> **Your objective**: The expected output is the full set of entries, printed exactly, without pictures.

> **Data records**:
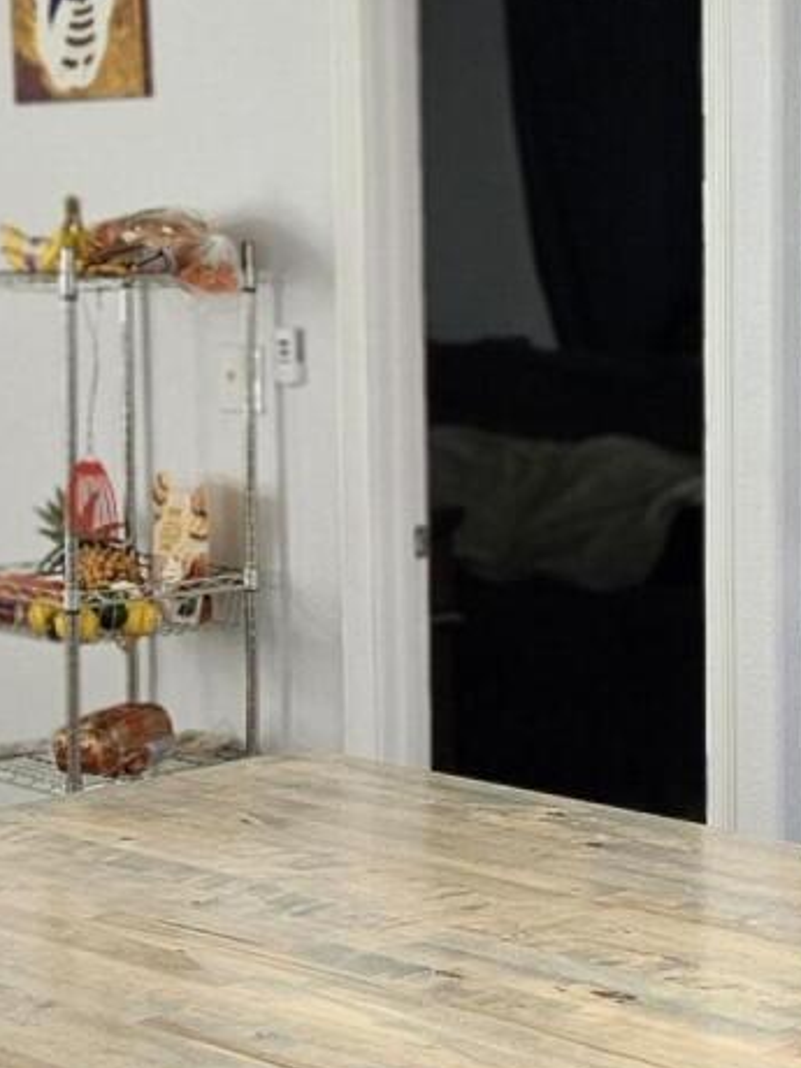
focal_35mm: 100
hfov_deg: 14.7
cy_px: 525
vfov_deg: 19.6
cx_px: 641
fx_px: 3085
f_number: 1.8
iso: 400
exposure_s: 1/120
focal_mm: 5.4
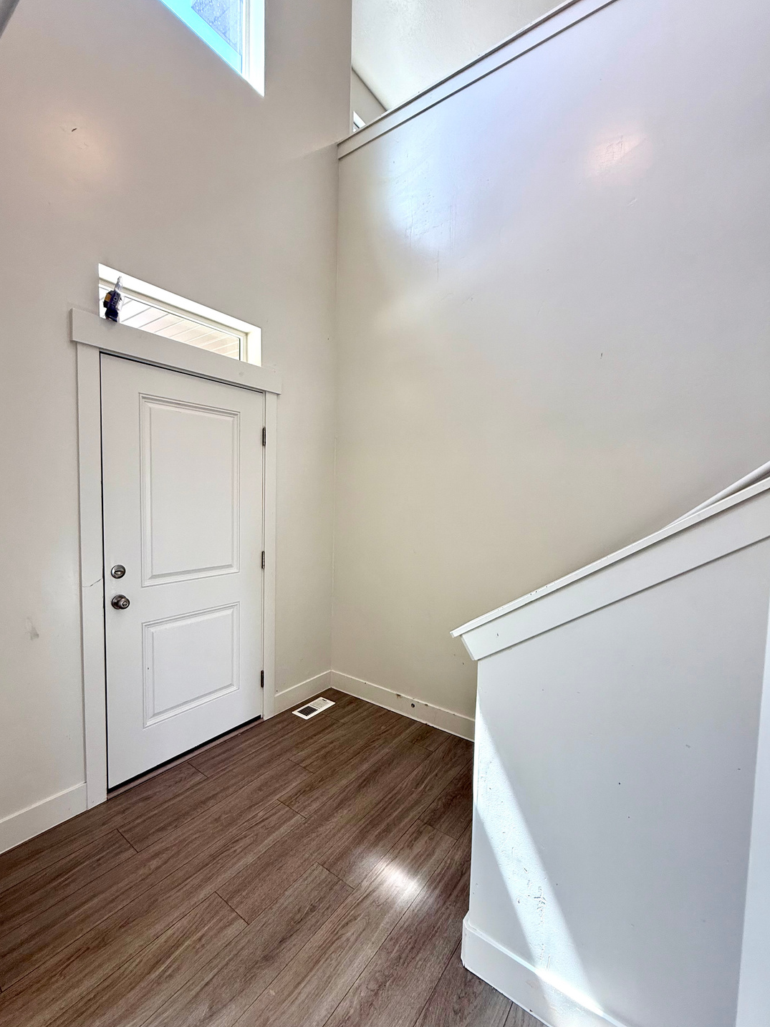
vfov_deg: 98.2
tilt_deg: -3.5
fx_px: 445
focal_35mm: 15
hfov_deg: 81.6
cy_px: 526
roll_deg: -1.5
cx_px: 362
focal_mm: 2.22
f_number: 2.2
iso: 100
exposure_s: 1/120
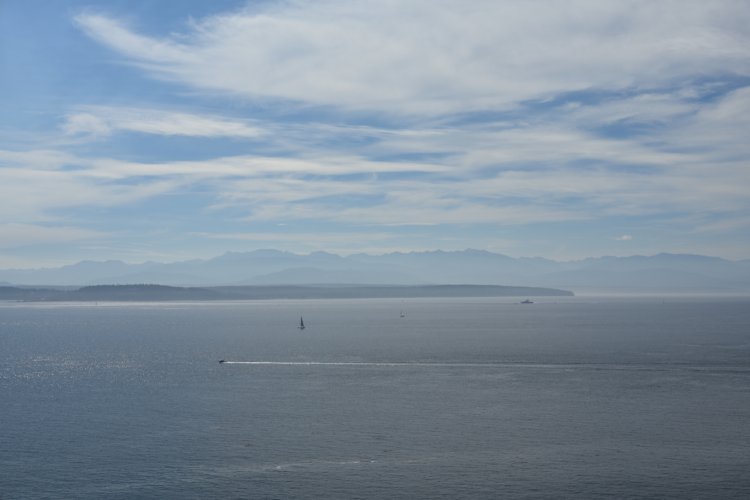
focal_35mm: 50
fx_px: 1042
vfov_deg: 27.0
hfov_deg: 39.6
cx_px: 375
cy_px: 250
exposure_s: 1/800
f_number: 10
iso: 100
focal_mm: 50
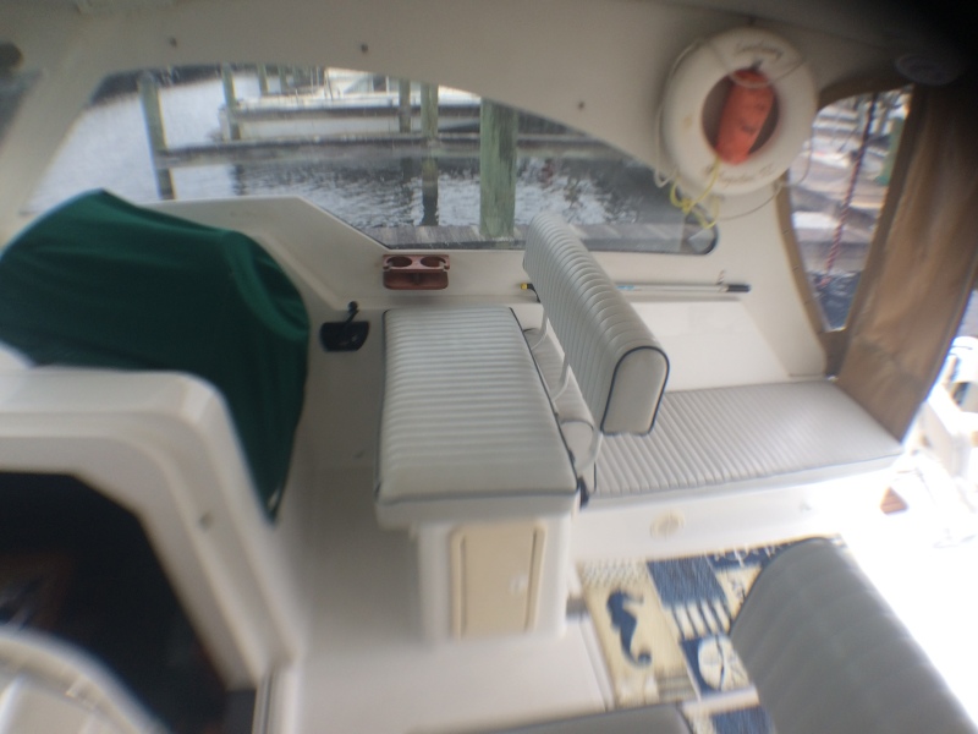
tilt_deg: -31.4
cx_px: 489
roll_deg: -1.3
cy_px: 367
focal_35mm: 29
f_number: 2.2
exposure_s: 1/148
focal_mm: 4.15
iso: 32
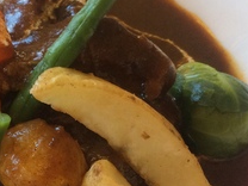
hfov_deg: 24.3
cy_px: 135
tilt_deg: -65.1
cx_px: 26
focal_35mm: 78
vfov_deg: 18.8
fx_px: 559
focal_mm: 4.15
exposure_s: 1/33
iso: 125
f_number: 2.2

> **Task answer**:
focal_35mm: 100
hfov_deg: 14.7
cy_px: 525
vfov_deg: 19.6
cx_px: 641
fx_px: 3085
f_number: 1.8
iso: 400
exposure_s: 1/120
focal_mm: 5.4
vfov_deg: 98.2
tilt_deg: -3.5
fx_px: 445
focal_35mm: 15
hfov_deg: 81.6
cy_px: 526
roll_deg: -1.5
cx_px: 362
focal_mm: 2.22
f_number: 2.2
iso: 100
exposure_s: 1/120
focal_35mm: 50
fx_px: 1042
vfov_deg: 27.0
hfov_deg: 39.6
cx_px: 375
cy_px: 250
exposure_s: 1/800
f_number: 10
iso: 100
focal_mm: 50
tilt_deg: -31.4
cx_px: 489
roll_deg: -1.3
cy_px: 367
focal_35mm: 29
f_number: 2.2
exposure_s: 1/148
focal_mm: 4.15
iso: 32
hfov_deg: 24.3
cy_px: 135
tilt_deg: -65.1
cx_px: 26
focal_35mm: 78
vfov_deg: 18.8
fx_px: 559
focal_mm: 4.15
exposure_s: 1/33
iso: 125
f_number: 2.2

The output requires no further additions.